First, through workshops and internal discussions, the city drafts a proposed budget and introduces it to the public during an initial reading before the City Council.
Then, the public is invited to step up to the microphone to share input — although that typically isn’t the only chance for the public to speak out, it’s the last chance before hitting the state-imposed deadline for budgets to be finalized. That hearing is set for Aug. 20 at 7 p.m. at 8116 Park View Blvd.
The final step, expected to be finished by the city on Sept. 2, is discussion and a final vote by the City Council.
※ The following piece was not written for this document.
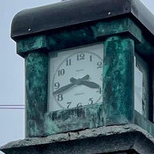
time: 3:42
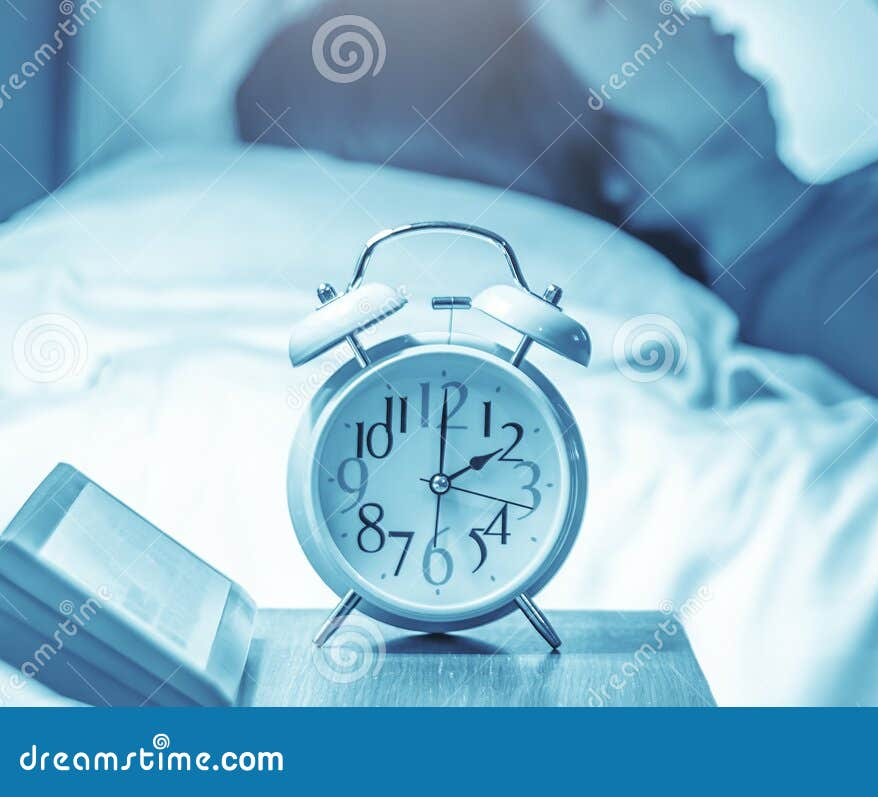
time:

Officials then submit the budget to the county clerk and Nebraska Auditor of Public Accounts by the state’s Sept. 20 deadline.
Budgets typically are presented to the public either with praise for officials who made cuts and resisted the temptation to raise taxes or an detailed explanation of why no alternatives exist to prevent an up-tick on the tax levy.
While La Vista’s proposed $29.8 million budget would hold property taxes at 55 cents — although a separate proposal to raise taxes is on the table to raise funds for the redevelopment of 84th Street — officials expressed caution.
Mayor Doug Kindig told the City Council last week that an unexpected $2.4 million tax refund to an undisclosed company that the state announced at the end of the city’s budget process could have ripple effects as La Vista “moves into the unknown” with its future.
“We may have some very tough decisions to make,” Kindig said. “La Vista is financially prepared for this with the cash reserve, but it’s very hard to prepare for this in the second and third year.”
Kindig asked all city employees to find additional ways to save money and focus on the city’s main priorities.
“As we move into the unknown, I think we would be very wise to be conservative in our approach,” Kindig said.
Councilman Tony Gowan said the hit from the tax refund came “out of the blue.”
“Our staff is motivated enough to come back and understand what we’re trying to deal with,” Gowan said.
Further tax rebates may be coming, Kindig said. Echoing Benjamin Franklin’s famous “death and taxes” quote, Councilman Kelly Sell quipped that the only certainties are “death and tax rebates.”
Moving forward, with tight cash reserves, Kindig said La Vista has been fiscally conservative for years.
He said he wants the city’s staff to understand that planned and future cuts aren’t the city’s fault. However, he said it will be up to the city to further control its spending.